Besides writing my essay's I have really enjoyed much of the process of putting this new community together. Like anyone starting something new, I had a picture in my mind of what it would look like. It was not very specific, but it was there. Well, over the past few weeks as I have met with some people I feel like my vision has gone from gray and one dimensional to vibrantly colored and multi dimensional. It is so cool, I desire community so I was going to make that happen where I go. I am learning that community is a HUGE need for homeschoolers and I have even come across a few people who were on the fence about CC and when I mentioned my vision about community decided it was for them. The super cool thing about this is, community is who I am. I am a gatherer of people. I love to plan and organize. I love to see people with common interests and convictions come together and "do life" together. Sometimes I even like to sit on the sidelines and watch it happen ... but I need it too, so I wont stay there :)
Back to my vision, it was to meet for CC, have lunch and field trips. Well, as I am talking to others, I am being encouraged to allow myself to really go for what I desire. I want mom's nights out. Instead of being isolated in our CC classes I want to find ways to build relationships and community even in our learning time, and I am finding fun ways to do that! So this was the second revision of my vision and I was pretty excited about it.

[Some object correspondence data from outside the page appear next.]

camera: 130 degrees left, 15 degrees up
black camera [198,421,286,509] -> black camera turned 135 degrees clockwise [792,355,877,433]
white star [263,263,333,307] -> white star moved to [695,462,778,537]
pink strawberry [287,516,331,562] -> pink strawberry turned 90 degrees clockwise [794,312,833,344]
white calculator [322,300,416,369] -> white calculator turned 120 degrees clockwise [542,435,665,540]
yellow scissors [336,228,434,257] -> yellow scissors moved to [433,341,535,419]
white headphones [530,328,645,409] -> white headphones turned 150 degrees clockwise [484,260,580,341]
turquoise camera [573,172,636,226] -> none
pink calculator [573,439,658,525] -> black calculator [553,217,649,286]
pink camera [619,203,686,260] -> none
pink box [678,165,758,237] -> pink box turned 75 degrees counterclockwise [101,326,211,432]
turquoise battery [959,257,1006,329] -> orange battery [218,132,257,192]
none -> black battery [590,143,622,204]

Well, if one thing is true it is that I should not underestimate the Lord and HIS visions! Yesterday I went to visit a site to possibly hold our CC classes. Let me interrupt myself here to say that typically a new director would call tons of churches looking for the right fit. I did not do that. I made two initial calls, and honestly did not even pursue them that much. This is not for a lack of feeling like I should do more. It is just every time I wanted to start researching church buildings I felt the Lord tell me to "rest" in him. If these two did not work then he would lead me to more to call. So I did that, I rested ... for over a month! Back to yesterday, I visited the building that looks the most likely and "omgoodness, omgoodness, omgoodness!!!" This place is AMAZING!! It has more than enough rooms for us to have a full campus, a huge nursery, beautiful playground and big spaces for our assembly time. That seems great, right? After all we are supposed to be using the classical model just using a "stick in the sand". So, as Pastor Bill ended the tour of the facility he casually said "Since you are a homeschool group [not sure what that has to do with anything] you can use our pinball arcade, ice rink and batting cages". WHAT LORD!! BATTING CAGES ... ICE RINK ... PINBALL MACHINES, all right there on the campus??? This is crazy! Oh, did I mention their indoor jumpy house room? Whew! Talk about building community!
I don't know what else to say. I am up in the middle of the night because I can not stop thinking about how crazy this is. It is not a sure thing yet, Thursday morning their elders meet and will give us the final answer. Either way, this entire experience has been so refreshing to me. I don't know if I would ever attend a church with an ice rink, but this has opened my eyes to see how big my God is, and when he has a plan he can exceed any expectations, hopes, dreams or visions. I should know this, he has done it in so many areas of my life, it is just a nice reminder :).